▸ **Texto extraído**:
+++

Apesar do título, livro de Paulo Lins tem mais intriga que samba

SÉRGIO CABRAL
ESPECIAL PARA A FOLHA

Em "Desde que o Samba É Samba", Paulo Lins idealizou um romance com a reunião dos principais segmentos do underground carioca das três primeiras décadas do século 20: o recém-nascido samba de Carnaval (com alguns dos seus principais personagens), a umbanda, a malandragem e a prostituição.

Com esses ingredientes, o cenário da história não poderia deixar de ser o bairro do Estácio de Sá, abrigo da zona do meretrício do Mangue e local de nascimento do samba carnavalesco, além de vizinho do morro de São Carlos.

O autor escolheu o compositor e grande malandro Brancura (Sílvio Fernandes) como o principal personagem das inúmeras histórias que percorrem o livro e que, somadas, se perdem na ausência de uma razoável estrutura orgânica de romance.

Na falta dessa estrutura, Paulo Lins procurou compensar o leitor com muito sexo -é uma relação sexual atrás da outra- e com afirmações polêmicas, como a de que personagens importantes da música popular e da literatura, que nunca aparecem com os seus nomes inteiros, apenas com o nome ou o sobrenome, eram homossexuais.

Ismael Silva é, de fato, autor de todos os sambas citados no livro, mas é sempre chamado apenas de Silva.

Mário, por sua vez, é um intelectual amigo de Manuel (Bandeira), Lúcio Rangel, Drummond, Aníbal Machado e outros, mas nunca é chamado de Mário de Andrade. E Paulo Lins criou um diálogo entre os dois:

"Silva, eu quero ir na Praça Mauá dar um passeio, olhar aquele mundo de perto, participar..."

"Você gosta de homem também, né, querido? [Francisco] Alves me falou que você é homossexual."

"Não, sou veado mesmo!"

A virtude principal do livro está nas páginas dedicadas à umbanda, uma versão carioca do candomblé, surgida no início do século passado.

+++

▸ **Listagem extraída**:

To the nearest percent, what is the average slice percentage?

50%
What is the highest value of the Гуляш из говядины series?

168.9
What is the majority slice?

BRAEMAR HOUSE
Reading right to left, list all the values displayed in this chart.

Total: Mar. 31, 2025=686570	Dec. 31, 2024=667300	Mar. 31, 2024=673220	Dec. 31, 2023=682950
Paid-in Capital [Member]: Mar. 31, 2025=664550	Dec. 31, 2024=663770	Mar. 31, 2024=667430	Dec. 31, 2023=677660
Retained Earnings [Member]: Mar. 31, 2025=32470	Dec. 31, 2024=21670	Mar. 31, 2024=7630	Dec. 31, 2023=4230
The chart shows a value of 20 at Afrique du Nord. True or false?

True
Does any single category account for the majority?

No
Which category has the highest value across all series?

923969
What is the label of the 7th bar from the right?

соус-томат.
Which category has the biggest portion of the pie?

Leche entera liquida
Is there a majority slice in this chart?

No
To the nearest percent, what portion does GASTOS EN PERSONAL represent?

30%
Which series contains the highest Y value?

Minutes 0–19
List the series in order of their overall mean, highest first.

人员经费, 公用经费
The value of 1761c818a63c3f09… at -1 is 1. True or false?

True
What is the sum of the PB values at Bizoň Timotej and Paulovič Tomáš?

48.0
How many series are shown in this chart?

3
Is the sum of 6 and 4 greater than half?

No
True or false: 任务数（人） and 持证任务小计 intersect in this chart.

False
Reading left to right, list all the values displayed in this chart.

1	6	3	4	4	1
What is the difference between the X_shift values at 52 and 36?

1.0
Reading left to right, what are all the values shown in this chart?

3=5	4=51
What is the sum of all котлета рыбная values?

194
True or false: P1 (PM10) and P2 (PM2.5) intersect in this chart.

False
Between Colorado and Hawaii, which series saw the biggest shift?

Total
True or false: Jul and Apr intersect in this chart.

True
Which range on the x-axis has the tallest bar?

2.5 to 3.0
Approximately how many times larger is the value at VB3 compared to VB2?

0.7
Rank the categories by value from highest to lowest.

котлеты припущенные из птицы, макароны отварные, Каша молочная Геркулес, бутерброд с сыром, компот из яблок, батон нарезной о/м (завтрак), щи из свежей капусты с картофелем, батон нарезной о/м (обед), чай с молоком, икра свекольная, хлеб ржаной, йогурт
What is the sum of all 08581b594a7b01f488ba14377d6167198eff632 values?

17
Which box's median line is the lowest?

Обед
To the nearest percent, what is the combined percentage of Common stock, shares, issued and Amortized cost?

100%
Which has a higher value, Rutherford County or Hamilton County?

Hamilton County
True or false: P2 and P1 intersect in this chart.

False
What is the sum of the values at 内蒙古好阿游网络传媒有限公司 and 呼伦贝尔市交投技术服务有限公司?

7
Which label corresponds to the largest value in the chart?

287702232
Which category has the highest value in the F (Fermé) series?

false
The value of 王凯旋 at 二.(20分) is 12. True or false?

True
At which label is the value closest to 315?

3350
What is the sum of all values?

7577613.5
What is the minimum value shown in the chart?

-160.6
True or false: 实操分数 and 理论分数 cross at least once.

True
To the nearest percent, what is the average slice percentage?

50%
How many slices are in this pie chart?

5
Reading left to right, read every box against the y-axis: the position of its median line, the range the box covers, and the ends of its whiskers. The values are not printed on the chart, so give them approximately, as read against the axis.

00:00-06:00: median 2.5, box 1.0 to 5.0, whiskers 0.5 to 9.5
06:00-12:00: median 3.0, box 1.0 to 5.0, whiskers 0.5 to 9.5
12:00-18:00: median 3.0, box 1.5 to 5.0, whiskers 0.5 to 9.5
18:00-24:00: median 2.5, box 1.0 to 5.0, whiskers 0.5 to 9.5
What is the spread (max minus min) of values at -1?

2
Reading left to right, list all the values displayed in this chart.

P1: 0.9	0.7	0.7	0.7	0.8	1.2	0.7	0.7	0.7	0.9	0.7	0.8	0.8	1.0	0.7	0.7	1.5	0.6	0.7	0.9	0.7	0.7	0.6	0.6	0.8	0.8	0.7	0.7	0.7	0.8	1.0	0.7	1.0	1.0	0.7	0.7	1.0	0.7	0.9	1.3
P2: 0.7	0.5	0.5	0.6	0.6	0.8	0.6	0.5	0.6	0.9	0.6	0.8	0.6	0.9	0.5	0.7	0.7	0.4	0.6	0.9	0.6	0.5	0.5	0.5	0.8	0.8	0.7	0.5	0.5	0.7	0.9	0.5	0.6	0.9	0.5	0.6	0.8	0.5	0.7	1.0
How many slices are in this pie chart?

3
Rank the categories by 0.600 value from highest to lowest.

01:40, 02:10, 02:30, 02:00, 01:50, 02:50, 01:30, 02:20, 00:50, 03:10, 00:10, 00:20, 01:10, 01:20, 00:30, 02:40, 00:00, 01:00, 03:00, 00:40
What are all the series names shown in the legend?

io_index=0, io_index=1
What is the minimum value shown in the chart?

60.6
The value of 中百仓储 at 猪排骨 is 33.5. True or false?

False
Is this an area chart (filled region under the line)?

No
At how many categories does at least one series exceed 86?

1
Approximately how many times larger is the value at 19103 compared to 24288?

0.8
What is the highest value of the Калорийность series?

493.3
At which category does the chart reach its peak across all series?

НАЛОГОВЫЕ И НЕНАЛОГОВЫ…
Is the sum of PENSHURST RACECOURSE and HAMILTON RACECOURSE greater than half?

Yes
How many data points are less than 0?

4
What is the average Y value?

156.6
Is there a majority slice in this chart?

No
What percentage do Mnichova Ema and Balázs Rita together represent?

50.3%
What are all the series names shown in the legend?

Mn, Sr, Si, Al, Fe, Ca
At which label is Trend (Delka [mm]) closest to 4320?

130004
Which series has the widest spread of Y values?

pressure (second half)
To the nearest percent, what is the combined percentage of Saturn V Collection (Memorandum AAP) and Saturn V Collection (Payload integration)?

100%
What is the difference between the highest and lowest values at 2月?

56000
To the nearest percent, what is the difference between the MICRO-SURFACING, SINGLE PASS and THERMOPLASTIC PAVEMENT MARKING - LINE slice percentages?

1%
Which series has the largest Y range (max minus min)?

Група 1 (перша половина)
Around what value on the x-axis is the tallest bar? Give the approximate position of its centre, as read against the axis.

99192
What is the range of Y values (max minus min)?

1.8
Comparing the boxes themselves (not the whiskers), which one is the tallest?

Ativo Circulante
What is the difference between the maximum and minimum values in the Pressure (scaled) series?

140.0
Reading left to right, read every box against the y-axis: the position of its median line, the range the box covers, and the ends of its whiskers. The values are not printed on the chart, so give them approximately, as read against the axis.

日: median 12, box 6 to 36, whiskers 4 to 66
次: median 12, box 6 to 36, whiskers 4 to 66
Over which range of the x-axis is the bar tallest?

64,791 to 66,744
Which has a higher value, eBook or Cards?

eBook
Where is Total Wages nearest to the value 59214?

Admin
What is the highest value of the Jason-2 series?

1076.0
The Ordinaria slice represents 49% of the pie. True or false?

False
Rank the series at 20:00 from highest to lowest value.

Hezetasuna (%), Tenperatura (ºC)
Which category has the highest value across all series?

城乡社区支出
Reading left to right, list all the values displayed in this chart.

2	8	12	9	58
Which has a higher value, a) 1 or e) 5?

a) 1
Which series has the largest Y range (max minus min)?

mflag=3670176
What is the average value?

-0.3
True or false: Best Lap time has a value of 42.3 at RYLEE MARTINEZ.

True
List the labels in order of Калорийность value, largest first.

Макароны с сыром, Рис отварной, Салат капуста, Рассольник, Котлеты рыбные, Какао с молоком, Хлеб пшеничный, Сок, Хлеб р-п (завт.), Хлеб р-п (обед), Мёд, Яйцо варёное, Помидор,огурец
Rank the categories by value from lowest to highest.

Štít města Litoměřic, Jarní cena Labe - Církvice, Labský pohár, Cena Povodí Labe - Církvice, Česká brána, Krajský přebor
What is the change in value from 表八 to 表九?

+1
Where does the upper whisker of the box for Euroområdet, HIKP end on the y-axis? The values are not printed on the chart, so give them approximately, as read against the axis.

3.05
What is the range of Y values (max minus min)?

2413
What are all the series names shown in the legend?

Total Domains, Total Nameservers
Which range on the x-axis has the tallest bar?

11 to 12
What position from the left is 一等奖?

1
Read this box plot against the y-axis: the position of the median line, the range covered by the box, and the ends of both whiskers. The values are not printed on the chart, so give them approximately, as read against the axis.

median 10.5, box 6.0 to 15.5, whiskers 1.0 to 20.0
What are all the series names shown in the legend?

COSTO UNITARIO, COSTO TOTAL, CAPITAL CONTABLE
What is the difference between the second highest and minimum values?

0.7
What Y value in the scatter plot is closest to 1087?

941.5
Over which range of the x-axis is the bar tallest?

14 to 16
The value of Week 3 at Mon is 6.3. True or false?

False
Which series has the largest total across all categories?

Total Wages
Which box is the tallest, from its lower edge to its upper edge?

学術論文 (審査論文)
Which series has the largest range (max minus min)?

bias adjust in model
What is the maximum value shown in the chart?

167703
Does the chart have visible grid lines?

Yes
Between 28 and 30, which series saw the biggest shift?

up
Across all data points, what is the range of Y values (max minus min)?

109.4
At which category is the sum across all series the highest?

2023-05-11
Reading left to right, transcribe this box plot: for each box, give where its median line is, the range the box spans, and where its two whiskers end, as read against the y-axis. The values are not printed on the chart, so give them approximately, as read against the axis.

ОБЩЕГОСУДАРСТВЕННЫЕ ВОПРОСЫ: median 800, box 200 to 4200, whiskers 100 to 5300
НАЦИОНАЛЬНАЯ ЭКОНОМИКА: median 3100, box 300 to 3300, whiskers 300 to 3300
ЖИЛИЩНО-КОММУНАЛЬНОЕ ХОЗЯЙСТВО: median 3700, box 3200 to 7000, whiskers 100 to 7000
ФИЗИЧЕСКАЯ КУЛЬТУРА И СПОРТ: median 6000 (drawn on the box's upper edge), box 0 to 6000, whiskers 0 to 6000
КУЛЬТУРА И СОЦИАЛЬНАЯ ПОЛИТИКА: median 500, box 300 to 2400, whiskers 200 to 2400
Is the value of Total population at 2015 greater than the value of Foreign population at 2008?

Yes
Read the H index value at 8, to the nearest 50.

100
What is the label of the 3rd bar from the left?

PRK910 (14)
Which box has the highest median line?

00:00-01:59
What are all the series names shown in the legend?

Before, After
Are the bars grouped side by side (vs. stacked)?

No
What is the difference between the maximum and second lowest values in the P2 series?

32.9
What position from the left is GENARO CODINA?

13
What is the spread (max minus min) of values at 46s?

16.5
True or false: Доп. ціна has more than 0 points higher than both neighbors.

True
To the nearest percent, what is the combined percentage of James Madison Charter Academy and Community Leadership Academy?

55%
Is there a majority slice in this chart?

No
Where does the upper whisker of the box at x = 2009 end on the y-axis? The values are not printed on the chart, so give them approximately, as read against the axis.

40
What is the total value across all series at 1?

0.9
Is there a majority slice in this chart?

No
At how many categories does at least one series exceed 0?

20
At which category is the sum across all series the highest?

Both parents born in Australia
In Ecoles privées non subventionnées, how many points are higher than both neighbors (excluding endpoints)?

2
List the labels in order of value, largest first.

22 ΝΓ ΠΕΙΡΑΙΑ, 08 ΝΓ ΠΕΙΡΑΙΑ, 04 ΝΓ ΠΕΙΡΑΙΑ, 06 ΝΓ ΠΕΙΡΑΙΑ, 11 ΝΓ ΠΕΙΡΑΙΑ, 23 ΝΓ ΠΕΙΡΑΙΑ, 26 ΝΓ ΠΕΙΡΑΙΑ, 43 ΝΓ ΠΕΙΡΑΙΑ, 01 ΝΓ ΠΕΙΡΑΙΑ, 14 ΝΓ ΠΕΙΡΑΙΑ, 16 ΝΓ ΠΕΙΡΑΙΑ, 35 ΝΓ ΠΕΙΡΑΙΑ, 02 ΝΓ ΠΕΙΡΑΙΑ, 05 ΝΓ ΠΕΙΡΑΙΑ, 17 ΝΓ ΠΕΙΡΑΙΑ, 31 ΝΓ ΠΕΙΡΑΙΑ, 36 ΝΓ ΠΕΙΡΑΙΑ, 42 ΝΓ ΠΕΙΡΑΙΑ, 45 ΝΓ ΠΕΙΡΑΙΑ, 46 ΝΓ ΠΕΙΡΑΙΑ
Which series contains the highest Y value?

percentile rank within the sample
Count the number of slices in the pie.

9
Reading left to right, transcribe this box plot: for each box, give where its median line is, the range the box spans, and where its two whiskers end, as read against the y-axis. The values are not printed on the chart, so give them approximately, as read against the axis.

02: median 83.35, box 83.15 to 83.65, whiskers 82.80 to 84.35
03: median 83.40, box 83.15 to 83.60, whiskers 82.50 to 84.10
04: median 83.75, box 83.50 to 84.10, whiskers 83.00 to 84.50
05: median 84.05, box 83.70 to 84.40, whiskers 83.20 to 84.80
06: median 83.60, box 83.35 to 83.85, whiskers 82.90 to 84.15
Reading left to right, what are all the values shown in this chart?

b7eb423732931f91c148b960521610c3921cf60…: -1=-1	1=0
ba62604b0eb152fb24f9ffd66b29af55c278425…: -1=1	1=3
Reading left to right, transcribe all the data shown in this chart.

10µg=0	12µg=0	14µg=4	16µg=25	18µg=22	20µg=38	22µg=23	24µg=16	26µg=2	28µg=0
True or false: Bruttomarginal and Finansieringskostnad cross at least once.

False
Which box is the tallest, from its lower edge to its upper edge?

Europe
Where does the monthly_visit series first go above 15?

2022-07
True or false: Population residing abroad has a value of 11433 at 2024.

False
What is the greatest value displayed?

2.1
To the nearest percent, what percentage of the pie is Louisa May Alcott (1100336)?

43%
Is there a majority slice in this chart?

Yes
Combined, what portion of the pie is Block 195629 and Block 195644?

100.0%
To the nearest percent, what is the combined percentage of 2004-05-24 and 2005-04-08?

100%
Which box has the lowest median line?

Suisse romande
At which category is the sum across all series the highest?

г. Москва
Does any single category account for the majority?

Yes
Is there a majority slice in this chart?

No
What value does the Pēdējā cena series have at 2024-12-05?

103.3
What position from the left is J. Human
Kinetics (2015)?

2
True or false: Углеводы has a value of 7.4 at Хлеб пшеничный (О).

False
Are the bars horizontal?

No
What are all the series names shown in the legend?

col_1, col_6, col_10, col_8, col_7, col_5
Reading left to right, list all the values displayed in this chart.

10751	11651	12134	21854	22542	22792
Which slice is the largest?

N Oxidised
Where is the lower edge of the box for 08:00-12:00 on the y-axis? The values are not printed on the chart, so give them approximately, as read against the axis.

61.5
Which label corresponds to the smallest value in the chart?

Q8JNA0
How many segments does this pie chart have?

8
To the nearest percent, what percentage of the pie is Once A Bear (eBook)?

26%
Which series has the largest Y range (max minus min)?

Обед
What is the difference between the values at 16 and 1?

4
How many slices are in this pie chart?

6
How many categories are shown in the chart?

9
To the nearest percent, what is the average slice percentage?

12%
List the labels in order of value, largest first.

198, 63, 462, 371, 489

+++

▸ **Trabalho solicitado**:
Você pode copiar, sem nenhuma alteração, o trecho da resenha sobre o livro de Paulo Lins que vai de "Apesar do título, livro" até "orgânica de romance.", inclusive?

▸ **Resultado da tarefa**:
Apesar do título, livro de Paulo Lins tem mais intriga que samba

SÉRGIO CABRAL
ESPECIAL PARA A FOLHA

Em "Desde que o Samba É Samba", Paulo Lins idealizou um romance com a reunião dos principais segmentos do underground carioca das três primeiras décadas do século 20: o recém-nascido samba de Carnaval (com alguns dos seus principais personagens), a umbanda, a malandragem e a prostituição.

Com esses ingredientes, o cenário da história não poderia deixar de ser o bairro do Estácio de Sá, abrigo da zona do meretrício do Mangue e local de nascimento do samba carnavalesco, além de vizinho do morro de São Carlos.

O autor escolheu o compositor e grande malandro Brancura (Sílvio Fernandes) como o principal personagem das inúmeras histórias que percorrem o livro e que, somadas, se perdem na ausência de uma razoável estrutura orgânica de romance.